Limitations of user defined features - Horsmann/FlexTag GitHub Wiki

Defining and using of feature extractors have a few limitations which are addressed here:

Self-containedness

Feature extractors are assumed to be self-contained in a sense that no dependencies to program code in the user's classpath exist.

The violation of this assumption has consequences when saving a model. The model or the feature would only work as long (somewhere) in the current classpath this user-defined program code is available. FlexTag serialises the feature extractor when saving a model, but not the user-defined program code on which the feature extractor might depend. It is assumed that all needed dependencies are available in the classpath of the user running FlexTag with the trained model.

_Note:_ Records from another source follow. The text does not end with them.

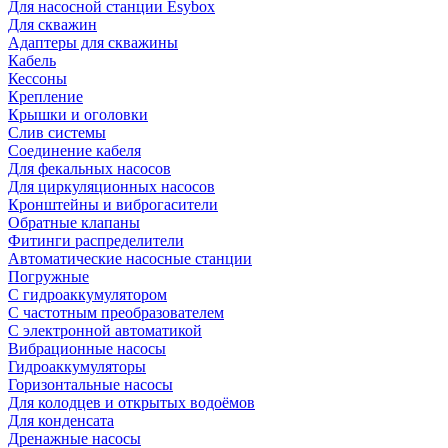
Для насосной станции Esybox
Для скважин
Адаптеры для скважины
Кабель
Кессоны
Крепление
Крышки и оголовки
Слив системы
Соединение кабеля
Для фекальных насосов
Для циркуляционных насосов
Кронштейны и виброгасители
Обратные клапаны
Фитинги распределители
Автоматические насосные станции
Погружные
С гидроаккумулятором
С частотным преобразователем
С электронной автоматикой
Вибрационные насосы
Гидроаккумуляторы
Горизонтальные насосы
Для колодцев и открытых водоёмов
Для конденсата
Дренажные насосы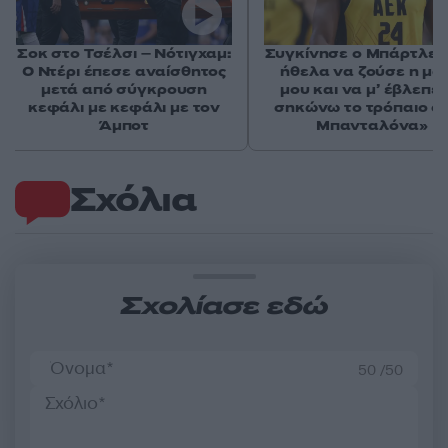
Σοκ στο Τσέλσι – Νότιγχαμ:
Συγκίνησε ο Μπάρτλεϊ:
O Ντέρι έπεσε αναίσθητος
ήθελα να ζούσε η μα
μετά από σύγκρουση
μου και να μ’ έβλεπε
κεφάλι με κεφάλι με τον
σηκώνω το τρόπαιο σ
Άμποτ
Μπανταλόνα»
Σχόλια
Σχολίασε εδώ
50 /50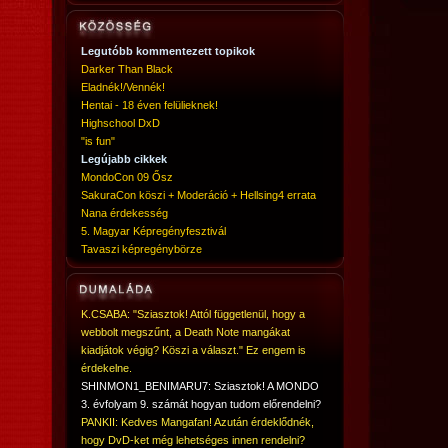
Legutóbb kommentezett topikok
Darker Than Black
Eladnék!/Vennék!
Hentai - 18 éven felülieknek!
Highschool DxD
"is fun"
Legújabb cikkek
MondoCon 09 Ősz
SakuraCon köszi + Moderáció + Hellsing4 errata
Nana érdekesség
5. Magyar Képregényfesztivál
Tavaszi képregénybörze
K.CSABA: "Sziasztok! Attól függetlenül, hogy a
webbolt megszűnt, a Death Note mangákat
kiadjátok végig? Köszi a választ." Ez engem is
érdekelne.
SHINMON1_BENIMARU7: Sziasztok! A MONDO
3. évfolyam 9. számát hogyan tudom előrendelni?
PANKII: Kedves Mangafan! Azután érdeklődnék,
hogy DvD-ket még lehetséges innen rendelni?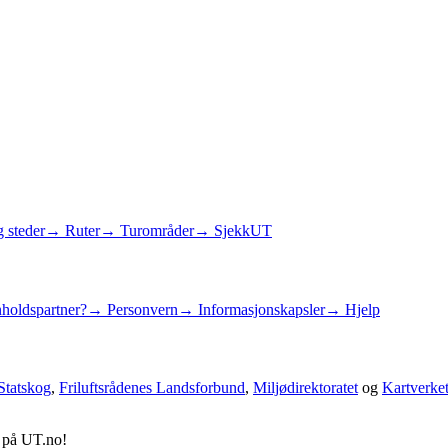
 steder
→ Ruter
→ Turområder
→ SjekkUT
holdspartner?
→ Personvern
→ Informasjonskapsler
→ Hjelp
Statskog
,
Friluftsrådenes Landsforbund
,
Miljødirektoratet
og
Kartverke
d på UT.no!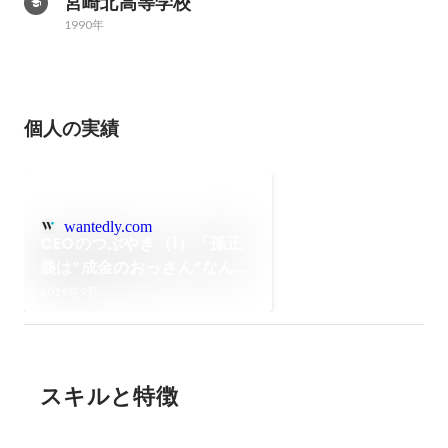
宮崎北高等学校
1990年
個人の実績
wantedly.com
CEOのつぶやき（1）「孫正
義は“成金のおっさん”なんか
じゃなかった」インターネッ
2019年9月
ト黎明期からITバブル崩壊ま
でを辿るアイスリーデザイン
創業記
スキルと特徴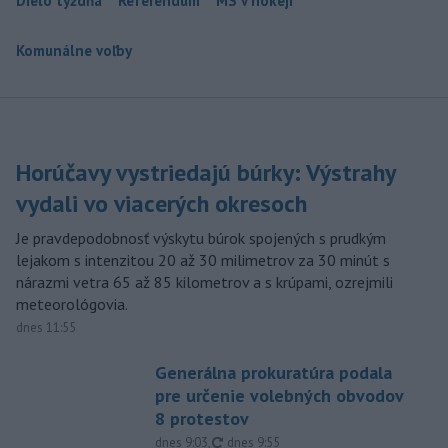
Dielo týždňa
Referendum
MS v hokeji
Komunálne voľby
Horúčavy vystriedajú búrky: Výstrahy
vydali vo viacerých okresoch
Je pravdepodobnosť výskytu búrok spojených s prudkým
lejakom s intenzitou 20 až 30 milimetrov za 30 minút s
nárazmi vetra 65 až 85 kilometrov a s krúpami, ozrejmili
meteorológovia.
dnes 11:55
Generálna prokuratúra podala
pre určenie volebných obvodov
8 protestov
aktualizované
dnes 9:03
,
dnes 9:55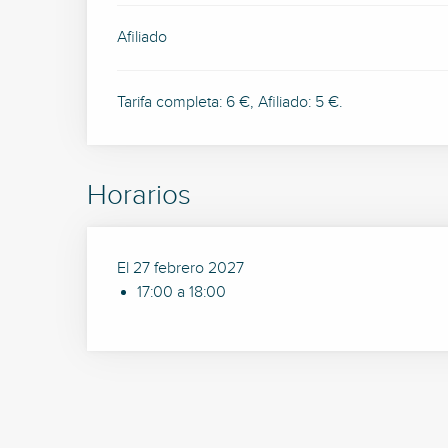
Afiliado
Tarifa completa: 6 €, Afiliado: 5 €.
Horarios
El 27 febrero 2027
17:00 a 18:00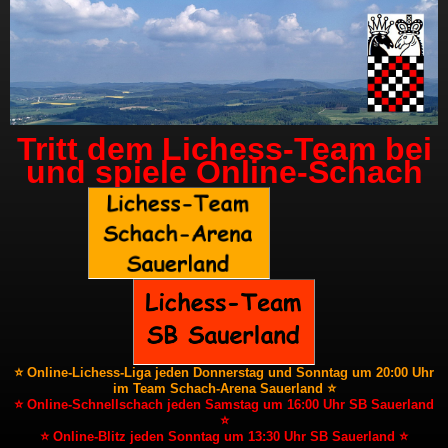
Tritt dem Lichess-Team bei
und spiele Online-Schach
⭐ Online-Lichess-Liga jeden Donnerstag und Sonntag um 20:00 Uhr
im Team Schach-Arena Sauerland ⭐
⭐ Online-Schnellschach jeden Samstag um 16:00 Uhr SB Sauerland
⭐
⭐ Online-Blitz jeden Sonntag um 13:30 Uhr SB Sauerland ⭐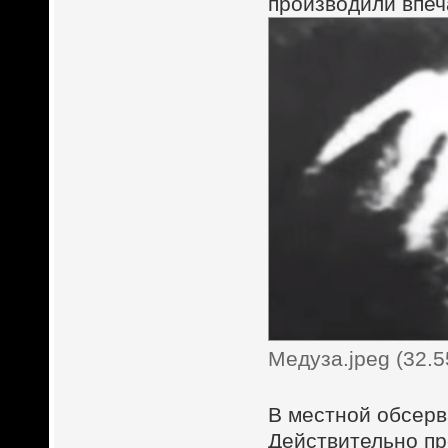
производили впеч
Медуза.jpeg (32.
В местной обсерв
Действительно пр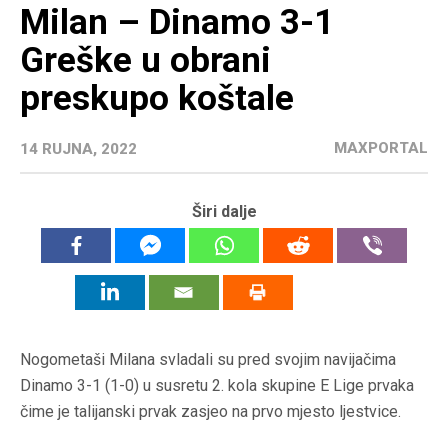
Milan – Dinamo 3-1
Greške u obrani
preskupo koštale
MAXPORTAL
14 RUJNA, 2022
Širi dalje
Nogometaši Milana svladali su pred svojim navijačima
Dinamo 3-1 (1-0) u susretu 2. kola skupine E Lige prvaka
čime je talijanski prvak zasjeo na prvo mjesto ljestvice.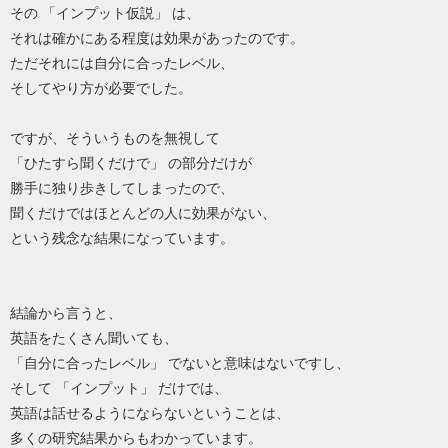
その 「インプット仮説」 は、
それは確かにある程度は効果があったのです。
ただそれには自分に合ったレベル、
そしてやり方が必要でした。
ですが、そういうものを無視して
「ひたすら聞くだけで」 の部分だけが
勝手に独り歩きしてしまったので、
聞くだけではほとんどの人に効果がない、
という残念な結果になっています。
結論から言うと、
英語をたくさん聞いても、
「自分に合ったレベル」 でないと意味はないですし、
そして 「インプット」 だけでは、
英語は話せるようにならないということは、
多くの研究結果からもわかっています。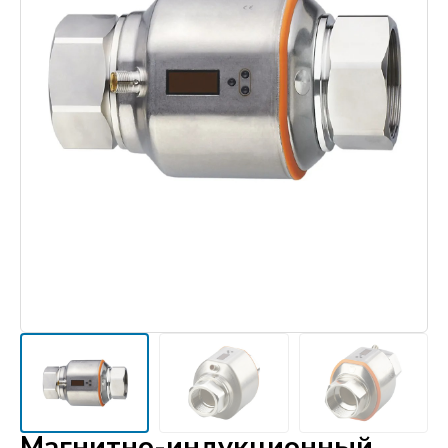
Магнитно-индукционный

This is most easily ensured by not creating dependencies to 3rd party code. A large amount of popular utilities (e.g. apache-commons) are already available in FlexTag, or in DKPro TC / Core on which FlexTag is based.

If yet external 3rd party program code needs to be used, copying the needed code-snippets into the respective feature extractor is an option. On this way it would be shipped as part of the feature extractors although this will cause code redundancy.

Last but not least, if 3rd party code must be incorporated the respective code should be at least available as maven artefact in order to add the 3rd party dependency to a project's classpath. Otherwise the trained model will depend on the users local configuration and cannot be shared.

If you do not intend to build models that can be given away you are not affected by this limitation.